Однако Рэйко прямо просияла. Мы поспешно покинули кафе, и она потащила меня в книжный магазин перед станцией, наказав, чтобы я купил все, что может пригодиться для работы. Пока я подбирал книги, Рэйко сбегала в магазин канцелярских товаров и купила бумагу для рисования, линейку, циркуль, клей, ластик и прочие нужные вещи. А я первым делом отобрал пособие по акупунктуре в домашних условиях, потом отложил «Домашний огород», добавил том «Занимательной энциклопедии» и «Справочник церемониальных правил», а также пару ежемесячных журналов по косметологии. А, была не была!
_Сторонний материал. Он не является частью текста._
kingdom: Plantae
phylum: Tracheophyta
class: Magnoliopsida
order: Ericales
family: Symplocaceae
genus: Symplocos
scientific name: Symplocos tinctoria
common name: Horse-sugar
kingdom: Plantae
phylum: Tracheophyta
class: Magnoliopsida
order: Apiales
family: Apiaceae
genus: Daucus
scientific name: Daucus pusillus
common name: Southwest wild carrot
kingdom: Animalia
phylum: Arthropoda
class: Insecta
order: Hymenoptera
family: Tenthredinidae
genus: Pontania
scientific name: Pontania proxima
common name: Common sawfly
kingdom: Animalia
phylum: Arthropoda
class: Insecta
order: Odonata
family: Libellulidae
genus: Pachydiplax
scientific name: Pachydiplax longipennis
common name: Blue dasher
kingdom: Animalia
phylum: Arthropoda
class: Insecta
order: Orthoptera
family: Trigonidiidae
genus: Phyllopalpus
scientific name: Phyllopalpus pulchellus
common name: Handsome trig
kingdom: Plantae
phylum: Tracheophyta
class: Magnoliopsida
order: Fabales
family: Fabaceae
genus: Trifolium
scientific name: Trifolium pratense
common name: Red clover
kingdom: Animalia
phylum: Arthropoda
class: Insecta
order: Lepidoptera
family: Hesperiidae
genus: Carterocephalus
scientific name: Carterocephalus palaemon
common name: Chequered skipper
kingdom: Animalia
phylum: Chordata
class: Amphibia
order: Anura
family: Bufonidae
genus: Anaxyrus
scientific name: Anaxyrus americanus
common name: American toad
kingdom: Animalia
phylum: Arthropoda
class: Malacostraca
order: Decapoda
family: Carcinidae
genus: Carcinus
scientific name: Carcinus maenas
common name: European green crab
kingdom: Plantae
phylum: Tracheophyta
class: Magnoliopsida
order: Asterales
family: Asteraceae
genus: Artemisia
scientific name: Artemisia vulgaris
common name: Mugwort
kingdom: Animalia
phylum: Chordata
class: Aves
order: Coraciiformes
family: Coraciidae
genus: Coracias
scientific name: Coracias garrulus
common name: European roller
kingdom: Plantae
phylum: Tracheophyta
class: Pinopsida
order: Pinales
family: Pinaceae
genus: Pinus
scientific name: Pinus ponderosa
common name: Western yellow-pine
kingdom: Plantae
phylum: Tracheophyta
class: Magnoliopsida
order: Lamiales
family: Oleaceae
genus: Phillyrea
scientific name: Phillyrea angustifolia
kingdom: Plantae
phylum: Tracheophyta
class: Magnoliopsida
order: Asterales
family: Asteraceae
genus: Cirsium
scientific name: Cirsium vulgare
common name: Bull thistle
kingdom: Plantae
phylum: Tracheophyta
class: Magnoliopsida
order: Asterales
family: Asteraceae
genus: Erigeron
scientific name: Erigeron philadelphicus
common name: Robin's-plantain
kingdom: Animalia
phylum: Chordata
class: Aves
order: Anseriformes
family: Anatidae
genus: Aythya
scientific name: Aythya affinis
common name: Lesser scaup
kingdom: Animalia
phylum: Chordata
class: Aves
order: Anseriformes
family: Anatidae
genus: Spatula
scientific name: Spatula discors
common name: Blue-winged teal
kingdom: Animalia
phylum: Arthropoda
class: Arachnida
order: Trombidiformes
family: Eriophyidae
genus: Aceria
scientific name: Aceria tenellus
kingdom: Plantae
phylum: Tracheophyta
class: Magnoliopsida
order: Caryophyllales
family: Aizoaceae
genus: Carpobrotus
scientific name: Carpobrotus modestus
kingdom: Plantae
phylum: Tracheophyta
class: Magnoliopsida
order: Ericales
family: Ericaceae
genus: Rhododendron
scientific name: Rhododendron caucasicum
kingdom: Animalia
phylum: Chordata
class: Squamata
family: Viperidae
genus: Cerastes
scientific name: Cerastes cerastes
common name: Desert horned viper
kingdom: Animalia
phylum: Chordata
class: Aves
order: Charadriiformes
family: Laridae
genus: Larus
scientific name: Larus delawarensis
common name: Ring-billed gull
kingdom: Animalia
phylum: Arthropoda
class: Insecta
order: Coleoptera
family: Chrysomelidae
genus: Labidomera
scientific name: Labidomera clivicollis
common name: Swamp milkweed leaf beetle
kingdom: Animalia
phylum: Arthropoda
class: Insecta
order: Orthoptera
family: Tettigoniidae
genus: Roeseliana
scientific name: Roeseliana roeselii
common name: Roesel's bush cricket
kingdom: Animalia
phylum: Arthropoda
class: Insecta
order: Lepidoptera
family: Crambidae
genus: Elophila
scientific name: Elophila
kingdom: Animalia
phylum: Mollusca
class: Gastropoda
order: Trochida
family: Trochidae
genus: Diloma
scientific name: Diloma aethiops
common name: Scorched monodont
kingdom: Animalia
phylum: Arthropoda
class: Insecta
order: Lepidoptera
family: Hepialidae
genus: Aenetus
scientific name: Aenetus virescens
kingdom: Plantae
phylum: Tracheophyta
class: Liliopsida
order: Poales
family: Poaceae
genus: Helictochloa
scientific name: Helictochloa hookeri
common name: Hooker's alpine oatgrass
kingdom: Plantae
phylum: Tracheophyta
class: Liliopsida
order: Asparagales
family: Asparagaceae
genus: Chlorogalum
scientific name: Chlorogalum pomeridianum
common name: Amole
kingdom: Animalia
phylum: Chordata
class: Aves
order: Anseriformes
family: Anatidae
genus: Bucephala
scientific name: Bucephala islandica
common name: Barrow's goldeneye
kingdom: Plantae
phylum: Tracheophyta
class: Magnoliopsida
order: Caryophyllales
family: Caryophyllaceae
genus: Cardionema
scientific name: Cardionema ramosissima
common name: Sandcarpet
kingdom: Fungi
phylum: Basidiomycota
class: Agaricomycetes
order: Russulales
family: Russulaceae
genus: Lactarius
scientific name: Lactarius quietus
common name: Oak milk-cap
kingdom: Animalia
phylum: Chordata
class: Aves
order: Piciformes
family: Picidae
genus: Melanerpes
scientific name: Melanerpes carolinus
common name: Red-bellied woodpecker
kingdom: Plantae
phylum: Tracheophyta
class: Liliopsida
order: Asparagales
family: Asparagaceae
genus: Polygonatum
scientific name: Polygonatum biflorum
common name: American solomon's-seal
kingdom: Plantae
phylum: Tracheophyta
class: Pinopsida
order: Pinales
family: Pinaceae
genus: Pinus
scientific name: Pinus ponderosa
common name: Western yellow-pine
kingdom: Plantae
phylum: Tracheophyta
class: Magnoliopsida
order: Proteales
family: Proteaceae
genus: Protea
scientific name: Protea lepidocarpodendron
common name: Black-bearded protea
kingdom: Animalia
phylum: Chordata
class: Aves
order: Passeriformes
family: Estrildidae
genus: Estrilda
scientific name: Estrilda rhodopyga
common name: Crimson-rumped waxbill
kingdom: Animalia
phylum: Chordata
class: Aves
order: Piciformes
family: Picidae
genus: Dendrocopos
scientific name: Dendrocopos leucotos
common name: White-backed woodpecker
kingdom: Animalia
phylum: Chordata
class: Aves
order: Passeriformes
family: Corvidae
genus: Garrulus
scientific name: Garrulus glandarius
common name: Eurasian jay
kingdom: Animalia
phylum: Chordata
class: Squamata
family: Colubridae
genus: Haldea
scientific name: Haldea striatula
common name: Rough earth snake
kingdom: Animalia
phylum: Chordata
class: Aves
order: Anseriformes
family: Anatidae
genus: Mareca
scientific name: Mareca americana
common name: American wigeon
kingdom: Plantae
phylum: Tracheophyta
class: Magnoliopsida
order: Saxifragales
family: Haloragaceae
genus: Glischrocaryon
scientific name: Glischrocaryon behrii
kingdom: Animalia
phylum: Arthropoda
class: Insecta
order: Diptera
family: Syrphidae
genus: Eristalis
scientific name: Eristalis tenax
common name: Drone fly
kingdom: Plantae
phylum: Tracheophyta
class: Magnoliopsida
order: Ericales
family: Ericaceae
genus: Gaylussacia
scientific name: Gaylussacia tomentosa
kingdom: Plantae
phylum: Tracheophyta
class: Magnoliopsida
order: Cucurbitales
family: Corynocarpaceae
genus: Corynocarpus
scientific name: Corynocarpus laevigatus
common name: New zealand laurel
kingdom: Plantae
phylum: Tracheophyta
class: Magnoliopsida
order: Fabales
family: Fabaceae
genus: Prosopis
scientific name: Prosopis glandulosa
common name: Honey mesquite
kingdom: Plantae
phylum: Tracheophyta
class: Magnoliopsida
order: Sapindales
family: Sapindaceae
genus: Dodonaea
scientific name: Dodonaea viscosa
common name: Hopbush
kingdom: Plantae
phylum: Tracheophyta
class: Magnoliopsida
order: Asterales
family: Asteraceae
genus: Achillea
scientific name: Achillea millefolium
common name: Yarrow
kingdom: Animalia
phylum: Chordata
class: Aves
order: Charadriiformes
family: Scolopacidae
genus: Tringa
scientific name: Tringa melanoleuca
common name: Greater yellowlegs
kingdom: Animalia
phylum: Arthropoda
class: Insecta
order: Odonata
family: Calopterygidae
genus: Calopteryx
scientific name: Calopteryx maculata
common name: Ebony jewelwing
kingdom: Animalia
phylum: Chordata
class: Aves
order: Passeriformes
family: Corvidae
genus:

Я в отчаянии схватил первое, что попалось под руку. Ведь надо не просто успеть сделать к сроку работу, которая тебе в сущности не знакома, нужно сделать так, чтобы ублажить заказчиков и договориться с ними о длительных перспективах. А посему на этом писать заканчиваю. Рэйко по-прежнему не ходит на работу, целыми днями бегает по салонам красоты и в типографию. А я сейчас начну заниматься макетом. Письмо Вам я писал три дня, поэтому на листовку осталось два дня. Ну, ничего, хотя бы так я смогу отблагодарить Рэйко зато, что она год заботилась обо мне… Сейчас я разложил перед собой купленные книги, фотографию с пейзажем – все, что может пойти на первую полосу, карандаши, линейку, бумагу. Фото сделано мной во время нашего свадебного путешествия. На нем побережье озера Тадзава. Почему-то только эта фотография сохранилась среди моих вещей. Никогда не знаешь, что и для чего может тебе пригодиться! Поначалу мне казалось, что я пишу какой-то бессвязный бред – то о том, то о сем… Но сейчас вот перечитал, и могу сказать, что, пожалуй, довольно точно отобразил все события, происшедшие в моей жизни с момента получения Вашего последнего письма.
Ясуаки Арима
8 августа
Господин Ясуаки Арима!
Ваше письмо вынимала из почтового ящика Икуко. Она принесла его мне, когда я была на кухне. Икуко даже прыснула, отдавая его: какая завелись подруга у нашей госпожи, с таким очаровательным именем! Прочитав на конверте имя отправителя, я тоже развеселилась. Надо же такое написать – Аямэ Ханадзоно! Такое имя может взять себе разве звезда из театра «Такарадзука», верно? Предыдущее письмо Вы отправили от лица Ханако Ямады. Если Вы в следующий раз не придумаете что-нибудь пооригинальней, то дома меня заподозрят Бог знает в чем!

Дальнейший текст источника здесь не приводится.